Previously she worked alongside director Terrence Malick on THE NEW WORLD, THE TREE OF LIFE and TO THE WONDER. She has an MBA from the University of Texas at Austin.
SHORTS JURY
ASAD KIRMANI
Jury, Shorts
Asad Kirmani is a Writer/Director and a practicing psychiatrist in Austin, TX. While in medical school he produced and directed All the Wrong Reasons, a full-length comedy feature about a hapless young medical student. While doing his psychiatric residency in New York City he produced and directed Curing Gender, a documentary about the history of psychiatry and transsexuality that has been used educationally by a number of hospitals and institutions across the country, and was
shown at the 2013 American Psychiatric Association Annual Meeting in San Francisco.
He has written and directed three short films, Stress Freud, Pornistan, and Hijabi. Pornistan won the 2013 Flatland Film Festival Chris Caddel Filmmaker Award and was a Finalist for Best Comedy Short at the 2014 Central Florida Film Festival. Hijabi premiered at the Brooklyn Short Film Festival in 2017. It was distributed through the online streaming service Seed&Spark, where it was featured on their “Must-See” list.
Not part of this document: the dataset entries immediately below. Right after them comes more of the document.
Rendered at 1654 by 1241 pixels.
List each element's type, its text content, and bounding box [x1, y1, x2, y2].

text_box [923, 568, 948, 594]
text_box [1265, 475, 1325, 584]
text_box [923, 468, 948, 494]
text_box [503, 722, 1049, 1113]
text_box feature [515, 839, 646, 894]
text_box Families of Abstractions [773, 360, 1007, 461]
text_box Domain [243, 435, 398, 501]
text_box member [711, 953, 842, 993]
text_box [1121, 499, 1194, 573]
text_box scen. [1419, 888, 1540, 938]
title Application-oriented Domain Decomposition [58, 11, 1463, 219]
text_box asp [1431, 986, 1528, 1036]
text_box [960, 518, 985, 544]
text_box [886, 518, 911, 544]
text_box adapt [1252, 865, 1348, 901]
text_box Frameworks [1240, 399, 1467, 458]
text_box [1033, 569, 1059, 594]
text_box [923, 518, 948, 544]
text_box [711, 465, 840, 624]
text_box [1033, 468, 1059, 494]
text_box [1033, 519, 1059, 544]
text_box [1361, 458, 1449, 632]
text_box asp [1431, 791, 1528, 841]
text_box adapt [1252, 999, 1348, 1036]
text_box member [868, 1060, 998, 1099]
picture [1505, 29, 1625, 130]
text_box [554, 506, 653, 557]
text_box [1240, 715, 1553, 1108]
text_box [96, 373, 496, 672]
He is currently in post-production on his fourth short film,
How to Wash the Dead.
GREG DAVIS
Jury, Shorts
Fate exerts a powerful pull on our lives. As Greg Davis knows, it can drag you through the mud before it shows you the light at the end of the tunnel. For Davis, fate is his quest for meaning, his desire to connect his experiences with those of people worlds apart. Born and raised in a small East Texas town, After 10 years in the tech sector, he quit his job and went on a yearlong global soul-searching expedition.
Greg, who is represented by National Geographic Image Collection, worked his way from local festivals to international exhibitions. His first major solo exhibit for the Museum of the Southwest followed the stories of individual pilgrims to the 2013 Kumbh Mela, the largest religious pilgrimage in history, about which he also completed his first short documentary film, Cloth Paper Dreams. That led to a follow up film,“The Man From Mathura”, that is currently in production.
LENG WONG
Jury, Shorts
Leng Wong is a producer and artist based in Austin, TX. As a producer, she has produced over 50 productions and events including theater, film, festivals, and community events, since 2012. Her latest project was producing the People of Color Comedy Festival (PoCCF), the first of its kind in Texas, in 2019. Leng was also the executive producer for the Austin Asian American Film Festival (AAAFF) who successfully brought the festival back in 2014.
She is the founder of Lucky Chaos, a nonprofit arts organization whose mission is to produce works by artists from under-represented communities, with emphasis on personal stories. “Being an artist is about putting your soul out there, in spite of all the fears and doubts because it’s those fears and doubts that make us human and compel us to create.”